■ **WHAT THE EXERCISE ASKS**
The response should contain only those lines of the entries below that include the string "Thursday".

■ **TASK INPUTS**
[Start of section]
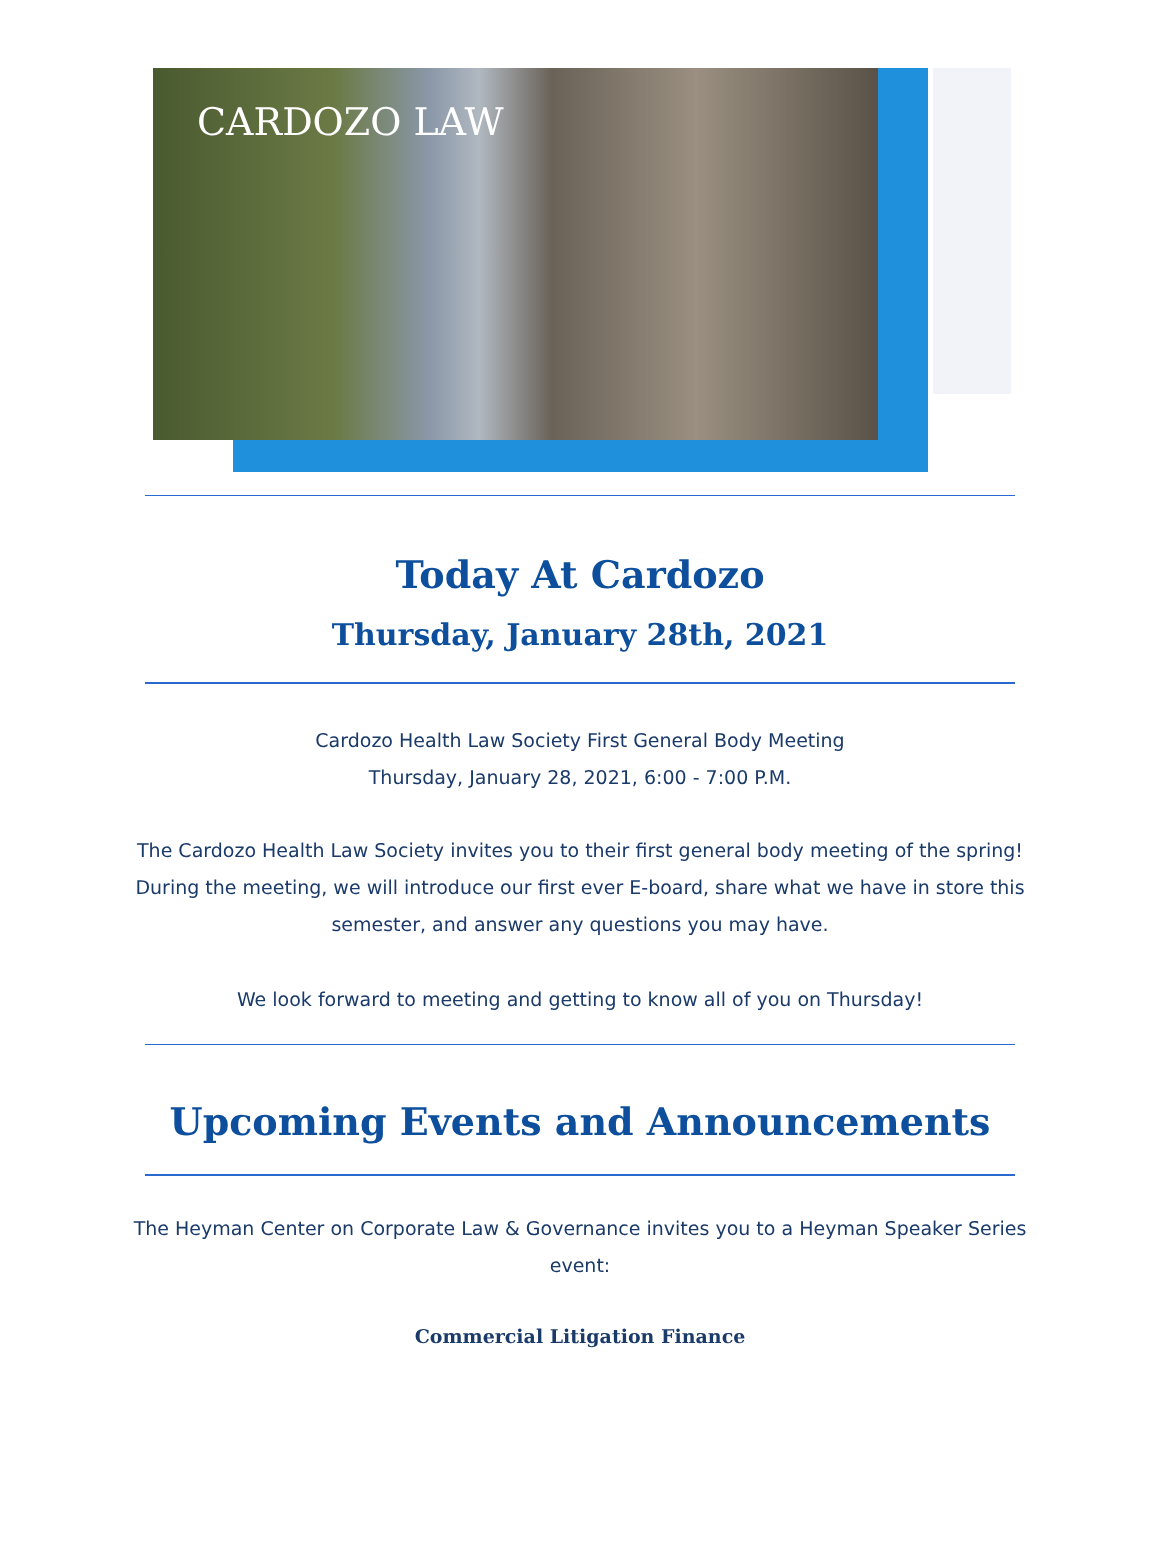CARDOZO LAW
Today At Cardozo
Thursday, January 28th, 2021
Cardozo Health Law Society First General Body Meeting
Thursday, January 28, 2021, 6:00 - 7:00 P.M.
The Cardozo Health Law Society invites you to their first general body meeting of the spring! During the meeting, we will introduce our first ever E-board, share what we have in store this semester, and answer any questions you may have.
We look forward to meeting and getting to know all of you on Thursday!
Upcoming Events and Announcements
The Heyman Center on Corporate Law & Governance invites you to a Heyman Speaker Series event:
Commercial Litigation Finance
[End of section]
■ **OUTPUT FOR THIS EXERCISE**
Thursday, January 28th, 2021
Thursday, January 28, 2021, 6:00 - 7:00 P.M.
We look forward to meeting and getting to know all of you on Thursday!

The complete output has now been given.